Sie folgen den Bahnschienen des „Sugar Trains”, weit und breit um Sie herum befindet sich nur Zuckerrohr, „Sugar Cane”. Die kleine Straße, die quer durch die Plantagen führt ist angenehm zu fahren. Die einzigen Fahrzeuge, die Ihnen auf dieser Strecke begegnen werden sind der mit Pflanzen voll geladene Zug oder ab und an ein bepackter Transporter.

Weiter geht es über einen kleinen Bach, schon kommen die ersten Anstiege. Aber noch ist es nicht so sehr anstrengend - genießen Sie die Aussicht auf die vor Ihnen liegenden Berge! Ein wenig später erreichen Sie die erste steilere Stelle, die der Transporter halber noch geteert ist - wir wollen Sie anfangs noch ein bisschen schonen, zum Eingewöhnen ....


Von ca. 180 m Anhöhe erleben Sie die ersten Ausblicke über das Farmland, die Zuckerrohr-Plantagen, die Küste mit Nadi, Lautoka, Ba, etc. und schwarzen Lava-Felsen mitten in der Landschaft.

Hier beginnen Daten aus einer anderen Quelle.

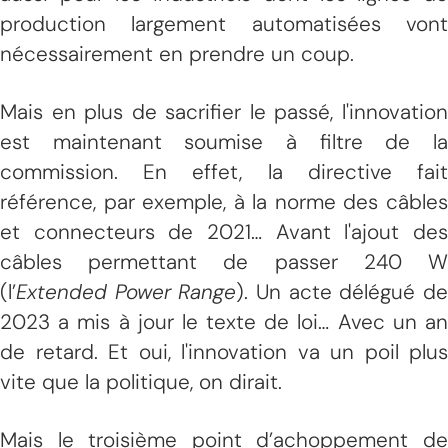
production largement automatisées vont
nécessairement en prendre un coup.
Mais en plus de sacrifier le passé, l'innovation
est maintenant soumise à filtre de la
commission. En effet, la directive fait
référence, par exemple, à la norme des câbles
et connecteurs de 2021… Avant l'ajout des
câbles permettant de passer 240 W
(l’
Extended Power Range
). Un acte délégué d
2023 a mis à jour le texte de loi… Avec un an
de retard. Et oui, l'innovation va un poil plus
vite que la politique, on dirait.
Mais le troisième point d’achoppement de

Sie werden nicht glauben, dass all dies Fidschi sein kann!
Wir folgen der Straße den Berg hinauf, weiter geht es durch die gepflegte Plantagen- und Farmlandschaft des Westens Fidschis bis wir erneut einen kleinen Bach erreichen. Hier wird dann im Schatten der Bäume die erste Mittags-Rast eingelegt. Wer weiß, vielleicht gesellt sich einer der Fidschianer zu uns, der in einem der benachbarten Häuschen wohnt.

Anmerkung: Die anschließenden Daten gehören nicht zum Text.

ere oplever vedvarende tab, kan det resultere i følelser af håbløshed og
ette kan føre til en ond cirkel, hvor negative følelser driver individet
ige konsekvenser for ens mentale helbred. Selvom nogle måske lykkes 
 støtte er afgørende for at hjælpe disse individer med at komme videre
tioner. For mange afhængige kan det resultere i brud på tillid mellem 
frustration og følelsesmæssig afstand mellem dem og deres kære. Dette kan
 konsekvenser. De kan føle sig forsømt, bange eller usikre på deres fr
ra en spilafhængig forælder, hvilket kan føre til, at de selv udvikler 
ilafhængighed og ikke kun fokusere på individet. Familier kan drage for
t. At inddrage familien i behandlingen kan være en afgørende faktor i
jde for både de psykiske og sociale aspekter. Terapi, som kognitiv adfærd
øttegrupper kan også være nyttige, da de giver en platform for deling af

Frisch gestärkt erleben Sie nun zum ersten Mal, wie sehr es in Fidschi auf und ab gehen kann. Immer tiefer arbeiten wir uns vor ins Landesinnere Viti Levus. Der für heute höchste Punkt liegt auf 256 Meter ü.M.. Nach einiger Zeit können Sie erste Blicke auf das Dorf Navala werfen, wo Sie die Nacht verbringen werden.
Insgesamt legen Sie am ersten Tag eine Strecke von 32 km zurück, wobei 651 Meter bergauf und 598 Meter bergab verzeichnet werden.

 
Der Bewertung des Radfahr-Computers „CycloTour” nach zu urteilen schneidet diese Strecke mit 3 Sternen ab, gemessen an Gesamt-Höhenmetern.


Navala

Das Dorf Navala liegt inmitten der Highlands von Viti Levu in einer Höhe von 84 Metern. Auf der einen Seite liegen die Berge, zur anderen Seite windet sich der Ba River durch die Landschaft. Die Häuser bilden eine Promenade dem Fluss entlang, insgesamt wohnen hier etwa 800 Fidschianer.
Dieses ist das einzige Dorf in ganz Fidschi, in dem nur traditionelle, mit Stroh bedeckte Bures gebaut werden dürfen. Einzige Ausnahme stellt das Schulgebäude dar.
In diesem malerischen Dörfchen werden Sie teilhaben an der echten fidschianischen Lebensweise. Sie werden erfahren, wie ein Festmahl im Erdofen zubereitet wird und teilnehmen an einer traditionellen Kava-Zeremonie, Meke-Tänzen und was sonst noch alles zu einem authentischen Abend im Dorf gehört.
Vergessen Sie aber nicht, dem Häuptling Ihr „Sevusevu” zu überreichen!